Subject: Murphy’s Laws (Page 55)

Whatever you did, that's what you planned.

When putting things back together again, there will always be at least one piece left over that will not fit anywhere.

If you can’t navigate a one-level, five-item phone tree, you didn’t need a computer anyway.

Nobody really knows what is going on anywhere within the organization.

People with money live so damn long.

Grass growing from sidewalk cracks never turns brown.

Bad habits will cancel out good ones. Example: The orange juice and granola you had for breakfast will be canceled out by the cigarette you smoked on the way to work and the candy bar you just bought.

When putting cheese in a mousetrap, always leave room for the mouse.

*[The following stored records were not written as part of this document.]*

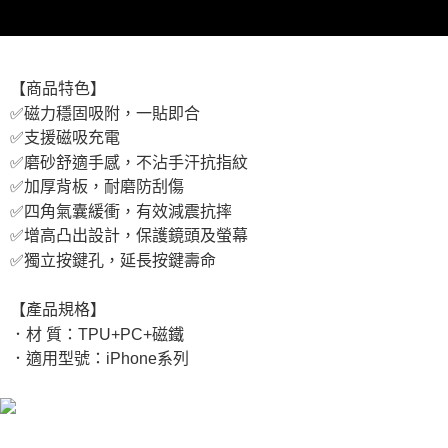
【商品特色】
✅磁力穩固吸附，一貼即合
✅支援磁吸充電
✅磨砂舒適手感，不沾手汗抗指紋
✅加厚背板，耐磨防刮傷
✅四角氣囊緩衝，有效減震抗摔
✅增高凸出設計，保護鏡頭及螢幕
✅獨立按鍵孔，延長按鍵壽命
【產品規格】
．材 質：TPU+PC+磁鐵
．適用型號：iPhone系列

Important letters that contain no errors will develop errors in the mail.
Corollary: Corresponding errors will show up in the duplicate while the boss is reading it.

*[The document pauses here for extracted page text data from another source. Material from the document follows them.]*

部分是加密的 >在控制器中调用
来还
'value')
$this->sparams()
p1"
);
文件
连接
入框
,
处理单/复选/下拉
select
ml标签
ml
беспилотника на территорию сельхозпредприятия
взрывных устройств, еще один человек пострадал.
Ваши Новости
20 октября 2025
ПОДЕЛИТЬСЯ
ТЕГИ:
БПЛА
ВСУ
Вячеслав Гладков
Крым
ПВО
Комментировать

All inanimate objects can move just enough to get in your way.

Decisions are justified by the benefits to the organization, but they are made by considering the benefits to the decision-makers.

Inside every large problem is a small problem struggling to get out.

The successful pundit is provided more opportunities to say things than he has things worth saying.

1. Never arrive on time, or you will be stamped a beginner.
2. Don't say anything until the meeting is half over; this stamps you as being wise.
3. Be as vague as possible; this prevents irritating the others.
4. When in doubt, suggest that a subcommittee be appointed.
5. Be the first to move for adjournment; this will make you popular – it's what everyone is waiting for.

You can make a killing in the theatre, but not a living.

About one-fifth of the people are against everything all the time.

A liar should have a good memory.

If you have to travel on a Titanic, why not go first-class?

The rush job you spent all night on won't be needed for at least two days.

Heat produced by pressure expands to fill the mind available, from which it can pass only to a cooler mind.

As soon as you sit down with a cup of hot coffee, your boss will ask you to do something that will last until the coffee is cold.